Les 5 plus grandes bulles immobilières du monde, selon Goldman Sachs

Les analystes de Goldman Sachs ont étudié les marchés immobiliers les plus dynamiques du monde pour identifier de potentielles bulles en formation. Voici les cinq pays les plus à risque:

1. Israël

Depuis le plus profond de la Grande récession, les prix de l’immobilier résidentiels ont augmenté d’environ 40% en Israël. Les jeunes sont dans l’incapacité d’acheter, compte tenu de la flambée des cours des propriétés, alimentée par les investisseurs internationaux qui ont profité de failles dans la réglementation. Le gouvernement vient d’y remédier en modifiant la réglementation en conséquence.
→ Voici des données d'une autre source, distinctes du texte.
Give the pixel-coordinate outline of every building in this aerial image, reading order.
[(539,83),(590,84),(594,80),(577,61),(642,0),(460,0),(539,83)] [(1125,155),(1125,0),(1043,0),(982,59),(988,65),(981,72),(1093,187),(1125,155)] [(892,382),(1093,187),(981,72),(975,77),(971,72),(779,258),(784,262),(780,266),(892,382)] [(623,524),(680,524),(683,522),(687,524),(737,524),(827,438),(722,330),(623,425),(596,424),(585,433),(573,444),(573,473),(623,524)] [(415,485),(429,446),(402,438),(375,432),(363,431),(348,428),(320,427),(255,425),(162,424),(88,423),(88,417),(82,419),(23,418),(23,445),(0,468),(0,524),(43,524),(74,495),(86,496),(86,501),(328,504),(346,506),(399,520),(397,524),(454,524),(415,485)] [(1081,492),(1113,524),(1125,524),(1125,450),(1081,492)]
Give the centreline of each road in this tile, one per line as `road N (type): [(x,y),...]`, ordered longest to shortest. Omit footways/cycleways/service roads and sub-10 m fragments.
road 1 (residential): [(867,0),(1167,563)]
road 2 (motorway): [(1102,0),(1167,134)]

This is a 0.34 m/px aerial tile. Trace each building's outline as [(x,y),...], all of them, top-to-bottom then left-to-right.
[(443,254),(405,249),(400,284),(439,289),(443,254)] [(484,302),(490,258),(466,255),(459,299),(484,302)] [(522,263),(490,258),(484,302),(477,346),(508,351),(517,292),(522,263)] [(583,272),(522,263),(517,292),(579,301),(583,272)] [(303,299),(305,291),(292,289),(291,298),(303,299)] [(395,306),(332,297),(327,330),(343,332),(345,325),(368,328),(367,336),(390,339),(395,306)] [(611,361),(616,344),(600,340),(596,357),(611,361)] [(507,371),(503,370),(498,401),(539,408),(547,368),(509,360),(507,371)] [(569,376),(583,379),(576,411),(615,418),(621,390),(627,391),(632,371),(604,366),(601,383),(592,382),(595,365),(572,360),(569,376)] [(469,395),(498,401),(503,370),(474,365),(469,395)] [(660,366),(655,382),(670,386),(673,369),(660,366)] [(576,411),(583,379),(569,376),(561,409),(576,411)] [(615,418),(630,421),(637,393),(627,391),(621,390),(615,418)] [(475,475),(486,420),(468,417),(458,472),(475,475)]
Cependant, la cause principale de la formation de la bulle est la promesse de la construction de 200.000 nouveaux logements alors qu’on manque d’espace pour les construire. (Photo: Tel Aviv)

 

2. Norvège

Ici, les prix ont augmenté d’environ 30% depuis le paroxysme de la crise. Les causes incluent l’augmentation des revenus, la croissance démographique liée à l’immigration. En outre, les normes de qualité strictes et la restriction des terrains constructibles font que l’offre demeure limitée. Compte tenu du taux d’endettement élevé de la famille norvégienne moyenne, une crise de l’immobilier pourrait être catastrophique. (Photo: Oslo)

 

3. Suisse

Le niveau historiquement bas des taux d’intérêts et le flux de capitaux dans le système bancaire suisse ont fait flamber les prix de l’immobilier de plus de 20% depuis le premier trimestre 2009. La dette hypothécaire atteint désormais 140% du PIB et le gouvernement tente de reprendre le contrôle de la situation, en resserrant les conditions d’accès au crédit, mais jusqu’à présent, aucune mesure n’est parvenue à faire cesser la surchauffe. Les analystes de Goldman Sachs estiment que la Suisse, de même qu’Israël et l’Allemagne, est très vulnérable à un éclatement de sa bulle immobilière et que son marché immobilier pourrait s’écrouler d’environ  environ 30% au cours des prochaines années. (photo: Genève)

 

4. Canada

Stephen Poloz, le gouverneur de la Banque du Canada, nie l’existence d’une bulle immobilière au Canada. Toutefois, Goldman Sachs souligne que les prix de l’immobilier ont progressé de 20%, et que l’endettement des ménages représentait plus de 165% du PIB au cours du second trimestre 2013. La banque centrale elle-même a alerté des risques posés par les marchés immobiliers urbains, en particulier à Toronto. (Photo: Vancouver)

 

5. Allemagne

La moitié des Allemands louent leur logement, et l’on pourrait penser que cela la disqualifie pour une bulle immobilière. Pourtant,dans son bulletin mensuel du mois d’octobre, la Bundesbank a averti que les prix des appartements dans les grandes villes étaient surévalués de 20%. A Berlin, les prix ont même augmenté de 80% augmenté entre 2009 et 2012. Les observateurs ont mis en cause les faibles taux d’intérêt et la réputation de l’Allemagne en tant que bastion économiquement stable, qui ont favorisé l’afflux de capitaux étrangers. Selon Goldman Sachs, compte tenu que les prix étaient sous-évalués, on ne peut pas vraiment parler de surévaluation de l’immobilier allemand. (Photo: Düsseldorf)

 

L’étude montre également que la Belgique fait partie des quelques pays où, même pendant la crise, les prix de l’immobilier ont continué d’augmenter. Mais l’augmentation des cours de l’immobilier belge s’est limitée à environ 5% entre 2009 et 2013, selon Goldman Sachs, ce qui est très inférieur à la surévaluation de 56%, que The Economist avait indiquée l’année dernière.

À l’autre extrémité du spectre, on retrouve les pays ayant connu un éclatement de leur bulle immobilière, l’Irlande , la Grèce et l’Espagne, mais aussi les Pays-Bas, où les prix de l’immobilier ont chuté de plus de 20% au cours de la même période.